Progress and future directions in archosaur phylogenetics

Journal of Paleontology, Nov 2001 by Brochu, Christopher A

De Braga and Rieppel (1997) and Rieppel and Reisz (1999) included sauropterygians in a phylogenetic analysis of reptiles. They came to the surprising conclusion that sauropterygians were very basal relatives of the lepidosaurs. Sauropterygians were thus derived diapsids, and the euryapsid condition with a single temporal fenestra was derived from the diapsid two-fenestra pattern. An analysis by Merck (1997) went a step further by including ichthyosaurs as well as sauropterygians. His analysis supported euryapsid monophyly and the diapsid affinities of marine reptiles, but Euryapsida was a basal archosauromorph lineage in his analysis, as tentatively shown in Figure 1. Whether inclusion of ichthyosaurs changes the results of Rieppel's analysis depends on the version of the matrix used (Rieppel and Reisz, 1999).

Even more surprising, inclusion of euryapsids drew turtles within Diapsida in both sets of studies. Turtles reflect the ancestral "anapsid" condition and lack temporal fenestration. For this reason, turtles have historically been regarded as "primitive" reptiles lying outside Diapsida, and all previous morphology-based cladistic analyses agreed that turtles were the living sister taxon of Diapsida (Gauthier et al., 1988; Laurin and Reisz, 1996; Lee, 1995, 1997a, 1997b). Turtles were seen as close relatives of sauropterygians (or even members of Sauropterygia) in the analyses including euryapsids; without euryapsids, those matrices support nondiapsid affinities for turtles.

This was not an entirely "new" conclusion, as anatomists of the late 19th and early 20th centuries sometimes made similar suggestions, but the characters used to draw this conclusion were later considered convergent (Gregory, 1946). It remains controversial within the phylogenetics community, and authors of papers supporting this conclusion acknowledge its heterodoxy (Rieppel and Reisz, 1999). The codings used in these analyses have been contested (e.g., Lee, 1997a), and a sauropterygian-chelonian relationship is weakly supported and based on characters that are homoplastic on the tree as a whole (Rieppel and Reisz, 1999). From a morphological perspective, this is a hypothesis clearly in need of further exploration.

Adding to the controversy, several independent molecular analyses also regard turtles as diapsids (Zardoya and Meyer, 2001). Mitochondrial sequence data argue for a clade that includes turtles, crocodylians, and birds to the exclusion of lepidosaurs, regardless of method (Platz and Conlon, 1997; Zardoya and Meyer, 1998; Janke et al., 2001). Nuclear genes have been less precise (e.g., Gorr et al., 1998), and some actually support a crocodylianturtle clade to the exclusion of birds (Hedges and Poling, 1999; Mannen and Li, 1999), making turtles members of Archosauria in the restricted sense.

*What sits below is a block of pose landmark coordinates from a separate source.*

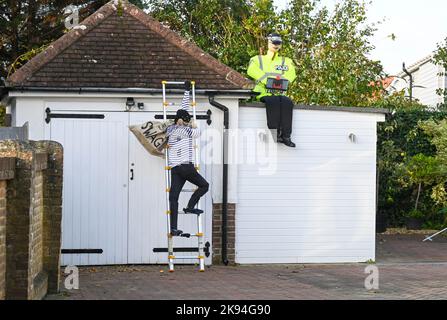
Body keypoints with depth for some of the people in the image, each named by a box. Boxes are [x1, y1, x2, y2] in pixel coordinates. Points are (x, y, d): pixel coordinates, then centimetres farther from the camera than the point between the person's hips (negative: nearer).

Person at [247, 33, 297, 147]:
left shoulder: (287, 61, 25)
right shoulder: (258, 59, 19)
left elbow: (291, 74, 5)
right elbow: (252, 71, -4)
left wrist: (280, 80, -17)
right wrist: (269, 79, -18)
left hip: (279, 93, 2)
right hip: (264, 93, -2)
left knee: (287, 102, -34)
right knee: (274, 101, -37)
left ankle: (286, 136, -36)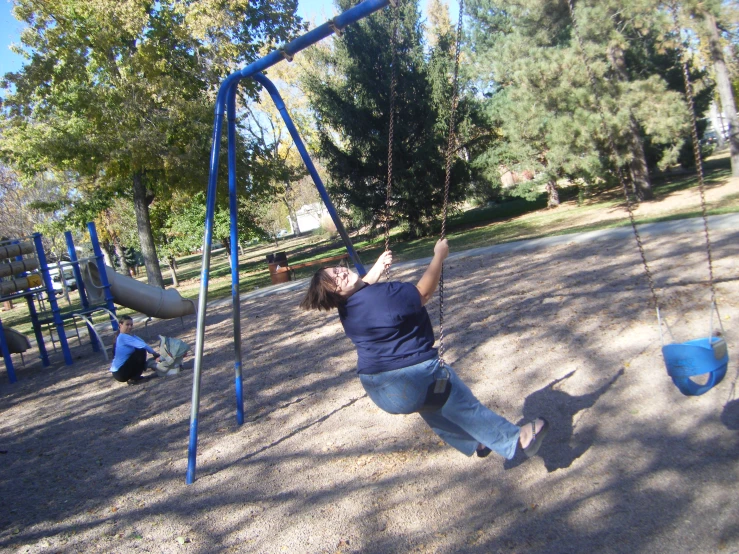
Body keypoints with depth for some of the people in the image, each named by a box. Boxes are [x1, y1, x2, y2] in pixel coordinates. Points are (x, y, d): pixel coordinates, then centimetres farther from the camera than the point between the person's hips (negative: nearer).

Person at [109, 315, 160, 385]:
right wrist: (154, 354, -17)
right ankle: (134, 379, -3)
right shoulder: (122, 337, -18)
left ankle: (132, 377, 12)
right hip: (120, 373, -9)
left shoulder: (130, 336, 10)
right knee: (141, 351, -13)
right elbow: (142, 345, -26)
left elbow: (143, 344, 1)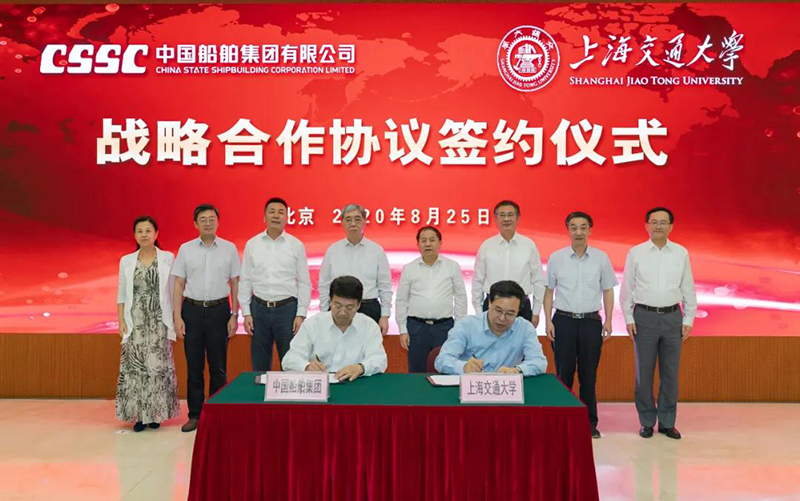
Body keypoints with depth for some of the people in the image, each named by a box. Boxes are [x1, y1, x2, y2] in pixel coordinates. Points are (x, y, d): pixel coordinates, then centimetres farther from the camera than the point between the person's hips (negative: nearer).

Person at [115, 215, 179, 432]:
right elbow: (121, 294, 8)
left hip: (159, 322, -1)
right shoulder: (126, 261, 7)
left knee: (158, 366, -1)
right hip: (136, 322, 1)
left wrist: (175, 319, -3)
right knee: (134, 366, 1)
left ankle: (156, 413, 11)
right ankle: (138, 414, 10)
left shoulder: (168, 258, 2)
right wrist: (121, 321, -1)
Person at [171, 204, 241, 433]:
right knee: (194, 366, 6)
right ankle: (194, 415, 17)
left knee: (218, 366, 5)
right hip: (192, 310, 1)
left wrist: (234, 315, -2)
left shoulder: (229, 249, 2)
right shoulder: (186, 249, 4)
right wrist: (177, 317, -3)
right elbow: (178, 285, 4)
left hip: (219, 310, -1)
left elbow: (235, 284, 3)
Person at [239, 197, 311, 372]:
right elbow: (245, 281, 6)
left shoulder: (296, 245, 0)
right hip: (259, 308, 2)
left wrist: (301, 314, -4)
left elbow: (304, 283, 1)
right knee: (259, 364, 11)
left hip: (288, 308, -1)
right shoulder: (252, 244, 4)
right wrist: (246, 313, 1)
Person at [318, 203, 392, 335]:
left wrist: (384, 316, -1)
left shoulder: (377, 250, 4)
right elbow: (324, 286, 9)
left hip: (369, 310, -1)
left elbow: (385, 287, 5)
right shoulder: (332, 250, 7)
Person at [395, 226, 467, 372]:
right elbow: (401, 301, 7)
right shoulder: (409, 269, 5)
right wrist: (403, 330, 3)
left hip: (444, 326, -1)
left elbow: (461, 298, 6)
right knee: (417, 372, 5)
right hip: (416, 326, 1)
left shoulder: (452, 266, 3)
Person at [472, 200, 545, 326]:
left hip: (522, 307, 0)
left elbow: (538, 281, 5)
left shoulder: (529, 245, 0)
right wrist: (479, 313, 5)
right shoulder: (486, 246, 2)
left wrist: (536, 312, 4)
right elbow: (477, 282, 6)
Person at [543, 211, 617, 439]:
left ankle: (590, 422, 17)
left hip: (591, 321, 1)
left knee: (589, 374, 6)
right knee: (563, 372, 4)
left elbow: (608, 291, 8)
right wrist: (548, 320, -2)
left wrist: (608, 321, 2)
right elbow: (549, 291, 5)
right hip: (563, 320, 0)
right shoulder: (556, 257, 2)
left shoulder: (601, 258, 3)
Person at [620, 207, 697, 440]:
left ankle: (667, 422, 19)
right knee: (644, 372, 4)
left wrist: (688, 320, 3)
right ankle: (647, 421, 16)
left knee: (670, 372, 6)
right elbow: (626, 289, 2)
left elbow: (688, 289, 8)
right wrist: (629, 319, -2)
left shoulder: (681, 253, 5)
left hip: (672, 317, 2)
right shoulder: (635, 253, 1)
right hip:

Although the molecular evidence for diapsid (and possibly archosaurian) affinities of turtles is compelling, it is not problemfree. Most importantly, we are working with ingroup divergences minimally older than the Jurassic, and available outgroups-- mammals and lissamphibians-had diverged from the ingroup by the early Carboniferous. Furthermore, some of these genes show strong rate heterogeneity, which may be influencing the ingroup signal (Gorr et al., 1998). But not all genes show evidence for evolutionary rate heterogeneity, and none of these trees can be rerooted to make a "standard" tree with turtles outside Diapsida.